What you have to do. Take the lines below from the first through the one that contains "如果将模型分享到 Hugging Face" and copy them exactly.

Stored items from a collection.
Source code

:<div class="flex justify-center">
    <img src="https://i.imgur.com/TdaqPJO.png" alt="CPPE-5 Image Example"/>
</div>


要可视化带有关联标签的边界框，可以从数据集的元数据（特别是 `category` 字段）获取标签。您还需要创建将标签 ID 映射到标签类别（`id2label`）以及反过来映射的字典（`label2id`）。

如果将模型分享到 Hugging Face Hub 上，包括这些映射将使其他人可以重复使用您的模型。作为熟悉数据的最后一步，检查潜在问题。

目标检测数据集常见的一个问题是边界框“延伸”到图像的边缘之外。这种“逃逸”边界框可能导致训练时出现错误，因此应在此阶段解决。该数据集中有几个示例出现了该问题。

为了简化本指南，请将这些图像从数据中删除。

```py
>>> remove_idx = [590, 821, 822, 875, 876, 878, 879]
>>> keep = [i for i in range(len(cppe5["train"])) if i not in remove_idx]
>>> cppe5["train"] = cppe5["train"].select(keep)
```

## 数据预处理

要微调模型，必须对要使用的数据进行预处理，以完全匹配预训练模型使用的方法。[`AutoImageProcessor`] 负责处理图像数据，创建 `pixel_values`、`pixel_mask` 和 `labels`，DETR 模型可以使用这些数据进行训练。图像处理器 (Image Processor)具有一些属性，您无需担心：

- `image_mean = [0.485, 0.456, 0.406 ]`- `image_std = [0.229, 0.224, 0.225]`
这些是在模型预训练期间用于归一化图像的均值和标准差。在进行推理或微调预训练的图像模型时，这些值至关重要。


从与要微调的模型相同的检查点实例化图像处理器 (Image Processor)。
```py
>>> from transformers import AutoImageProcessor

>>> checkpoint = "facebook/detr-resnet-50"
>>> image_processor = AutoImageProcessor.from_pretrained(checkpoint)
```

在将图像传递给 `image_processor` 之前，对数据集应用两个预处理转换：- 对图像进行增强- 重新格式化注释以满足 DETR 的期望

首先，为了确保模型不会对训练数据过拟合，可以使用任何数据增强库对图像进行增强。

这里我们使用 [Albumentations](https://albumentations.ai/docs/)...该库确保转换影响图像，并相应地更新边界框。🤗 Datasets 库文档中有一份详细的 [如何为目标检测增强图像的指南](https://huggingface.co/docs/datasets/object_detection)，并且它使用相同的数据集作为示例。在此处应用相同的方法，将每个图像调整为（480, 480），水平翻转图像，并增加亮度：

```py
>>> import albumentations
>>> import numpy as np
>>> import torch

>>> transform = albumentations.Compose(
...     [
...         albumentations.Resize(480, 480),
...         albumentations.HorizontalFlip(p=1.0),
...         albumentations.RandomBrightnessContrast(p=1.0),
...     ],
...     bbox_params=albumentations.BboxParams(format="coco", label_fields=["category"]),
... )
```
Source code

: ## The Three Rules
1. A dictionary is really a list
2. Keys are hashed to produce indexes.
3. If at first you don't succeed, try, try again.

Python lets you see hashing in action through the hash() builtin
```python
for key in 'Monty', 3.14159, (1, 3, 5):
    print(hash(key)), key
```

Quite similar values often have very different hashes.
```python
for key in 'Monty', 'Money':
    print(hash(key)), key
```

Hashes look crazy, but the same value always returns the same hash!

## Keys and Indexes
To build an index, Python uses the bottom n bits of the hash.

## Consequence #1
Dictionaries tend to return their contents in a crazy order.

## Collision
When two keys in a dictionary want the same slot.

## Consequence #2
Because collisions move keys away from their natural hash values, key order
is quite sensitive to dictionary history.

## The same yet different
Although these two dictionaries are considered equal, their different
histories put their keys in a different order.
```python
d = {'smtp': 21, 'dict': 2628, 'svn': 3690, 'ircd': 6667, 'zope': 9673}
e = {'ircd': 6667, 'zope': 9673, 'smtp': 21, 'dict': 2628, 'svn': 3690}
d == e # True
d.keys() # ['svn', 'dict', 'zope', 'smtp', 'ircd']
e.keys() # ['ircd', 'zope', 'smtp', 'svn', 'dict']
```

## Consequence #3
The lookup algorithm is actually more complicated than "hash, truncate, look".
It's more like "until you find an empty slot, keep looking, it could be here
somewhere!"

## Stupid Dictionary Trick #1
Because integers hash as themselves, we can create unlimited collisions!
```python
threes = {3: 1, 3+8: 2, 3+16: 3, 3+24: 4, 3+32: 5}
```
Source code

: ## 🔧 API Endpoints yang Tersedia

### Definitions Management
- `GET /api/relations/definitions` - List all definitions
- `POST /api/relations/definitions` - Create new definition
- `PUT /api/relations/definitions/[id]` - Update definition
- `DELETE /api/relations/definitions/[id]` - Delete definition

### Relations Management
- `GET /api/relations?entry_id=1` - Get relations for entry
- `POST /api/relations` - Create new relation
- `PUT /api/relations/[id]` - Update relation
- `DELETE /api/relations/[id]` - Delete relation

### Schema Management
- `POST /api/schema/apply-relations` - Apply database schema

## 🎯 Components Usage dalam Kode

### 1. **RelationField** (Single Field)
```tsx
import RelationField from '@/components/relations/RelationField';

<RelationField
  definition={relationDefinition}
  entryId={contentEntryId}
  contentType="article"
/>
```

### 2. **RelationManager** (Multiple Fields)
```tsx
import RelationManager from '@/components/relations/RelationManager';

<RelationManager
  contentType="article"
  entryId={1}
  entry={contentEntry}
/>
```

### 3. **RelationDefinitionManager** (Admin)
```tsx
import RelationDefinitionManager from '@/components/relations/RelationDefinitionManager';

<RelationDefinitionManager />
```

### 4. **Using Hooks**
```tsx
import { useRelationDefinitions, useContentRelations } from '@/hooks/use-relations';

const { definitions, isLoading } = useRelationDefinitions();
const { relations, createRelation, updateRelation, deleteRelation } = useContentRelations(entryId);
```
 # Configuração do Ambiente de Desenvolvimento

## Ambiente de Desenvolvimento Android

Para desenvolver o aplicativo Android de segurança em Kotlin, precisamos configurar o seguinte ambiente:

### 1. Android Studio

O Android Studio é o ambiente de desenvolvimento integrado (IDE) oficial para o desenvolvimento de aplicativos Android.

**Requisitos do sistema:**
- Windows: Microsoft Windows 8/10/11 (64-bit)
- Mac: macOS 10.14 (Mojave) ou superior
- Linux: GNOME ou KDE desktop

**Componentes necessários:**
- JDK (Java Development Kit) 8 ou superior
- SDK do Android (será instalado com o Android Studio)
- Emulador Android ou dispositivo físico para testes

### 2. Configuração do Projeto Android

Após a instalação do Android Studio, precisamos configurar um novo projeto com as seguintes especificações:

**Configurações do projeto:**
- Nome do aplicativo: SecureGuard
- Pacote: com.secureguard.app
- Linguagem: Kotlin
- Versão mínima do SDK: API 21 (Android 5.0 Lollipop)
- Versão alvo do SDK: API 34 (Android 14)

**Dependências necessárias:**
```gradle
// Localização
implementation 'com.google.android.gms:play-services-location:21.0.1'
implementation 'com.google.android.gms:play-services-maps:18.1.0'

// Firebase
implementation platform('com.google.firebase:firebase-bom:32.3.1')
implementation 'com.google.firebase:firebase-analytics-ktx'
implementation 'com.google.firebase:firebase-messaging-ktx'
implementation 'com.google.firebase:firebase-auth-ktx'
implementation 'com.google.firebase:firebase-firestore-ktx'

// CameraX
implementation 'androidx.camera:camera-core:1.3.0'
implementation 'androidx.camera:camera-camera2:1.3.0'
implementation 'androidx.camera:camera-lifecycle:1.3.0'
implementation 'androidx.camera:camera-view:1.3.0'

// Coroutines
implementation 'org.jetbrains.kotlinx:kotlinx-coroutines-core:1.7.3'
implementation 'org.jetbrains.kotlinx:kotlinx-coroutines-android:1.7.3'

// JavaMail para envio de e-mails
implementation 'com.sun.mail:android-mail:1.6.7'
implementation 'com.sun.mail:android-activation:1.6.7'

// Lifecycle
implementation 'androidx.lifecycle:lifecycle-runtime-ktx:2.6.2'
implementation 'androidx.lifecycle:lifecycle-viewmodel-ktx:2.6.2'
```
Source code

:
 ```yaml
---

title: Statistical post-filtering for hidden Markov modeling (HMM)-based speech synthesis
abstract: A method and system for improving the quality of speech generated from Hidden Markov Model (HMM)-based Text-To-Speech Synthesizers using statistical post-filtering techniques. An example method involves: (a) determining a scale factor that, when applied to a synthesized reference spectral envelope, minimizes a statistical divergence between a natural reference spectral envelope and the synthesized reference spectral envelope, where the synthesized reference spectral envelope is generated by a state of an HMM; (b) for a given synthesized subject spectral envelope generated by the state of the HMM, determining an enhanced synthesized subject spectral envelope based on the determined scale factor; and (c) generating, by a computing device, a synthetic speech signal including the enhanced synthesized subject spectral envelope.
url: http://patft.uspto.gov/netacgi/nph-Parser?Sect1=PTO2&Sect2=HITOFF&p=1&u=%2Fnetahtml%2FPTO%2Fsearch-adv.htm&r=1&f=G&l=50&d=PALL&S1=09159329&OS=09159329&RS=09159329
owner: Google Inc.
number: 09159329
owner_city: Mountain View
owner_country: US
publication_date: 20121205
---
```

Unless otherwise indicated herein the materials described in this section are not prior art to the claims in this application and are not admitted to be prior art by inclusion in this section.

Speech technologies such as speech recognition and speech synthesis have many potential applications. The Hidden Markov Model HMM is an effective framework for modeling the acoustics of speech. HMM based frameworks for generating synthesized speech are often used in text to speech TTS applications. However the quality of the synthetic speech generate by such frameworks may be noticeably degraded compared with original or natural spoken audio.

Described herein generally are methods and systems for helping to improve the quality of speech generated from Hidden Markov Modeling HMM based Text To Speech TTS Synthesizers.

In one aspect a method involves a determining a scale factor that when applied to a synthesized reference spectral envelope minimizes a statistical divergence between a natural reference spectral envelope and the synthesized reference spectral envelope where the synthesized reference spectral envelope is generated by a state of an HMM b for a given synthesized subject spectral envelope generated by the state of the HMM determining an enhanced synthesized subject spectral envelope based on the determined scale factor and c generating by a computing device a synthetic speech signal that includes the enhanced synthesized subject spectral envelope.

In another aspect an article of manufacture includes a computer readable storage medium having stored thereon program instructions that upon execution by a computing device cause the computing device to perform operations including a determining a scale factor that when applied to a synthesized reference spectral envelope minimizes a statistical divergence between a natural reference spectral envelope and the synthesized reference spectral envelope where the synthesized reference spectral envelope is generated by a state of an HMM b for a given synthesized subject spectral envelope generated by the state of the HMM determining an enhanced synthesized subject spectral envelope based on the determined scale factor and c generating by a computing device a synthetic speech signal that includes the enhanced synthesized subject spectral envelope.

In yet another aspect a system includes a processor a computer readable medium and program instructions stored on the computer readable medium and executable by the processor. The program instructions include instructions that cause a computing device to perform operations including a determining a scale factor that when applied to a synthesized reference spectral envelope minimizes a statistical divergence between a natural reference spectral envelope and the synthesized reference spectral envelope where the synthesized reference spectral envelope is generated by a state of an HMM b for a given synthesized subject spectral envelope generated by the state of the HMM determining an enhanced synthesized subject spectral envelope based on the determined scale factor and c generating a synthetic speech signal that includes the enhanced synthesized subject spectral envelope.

Task output.
Source code

:<div class="flex justify-center">
    <img src="https://i.imgur.com/TdaqPJO.png" alt="CPPE-5 Image Example"/>
</div>


要可视化带有关联标签的边界框，可以从数据集的元数据（特别是 `category` 字段）获取标签。您还需要创建将标签 ID 映射到标签类别（`id2label`）以及反过来映射的字典（`label2id`）。

如果将模型分享到 Hugging Face Hub 上，包括这些映射将使其他人可以重复使用您的模型。作为熟悉数据的最后一步，检查潜在问题。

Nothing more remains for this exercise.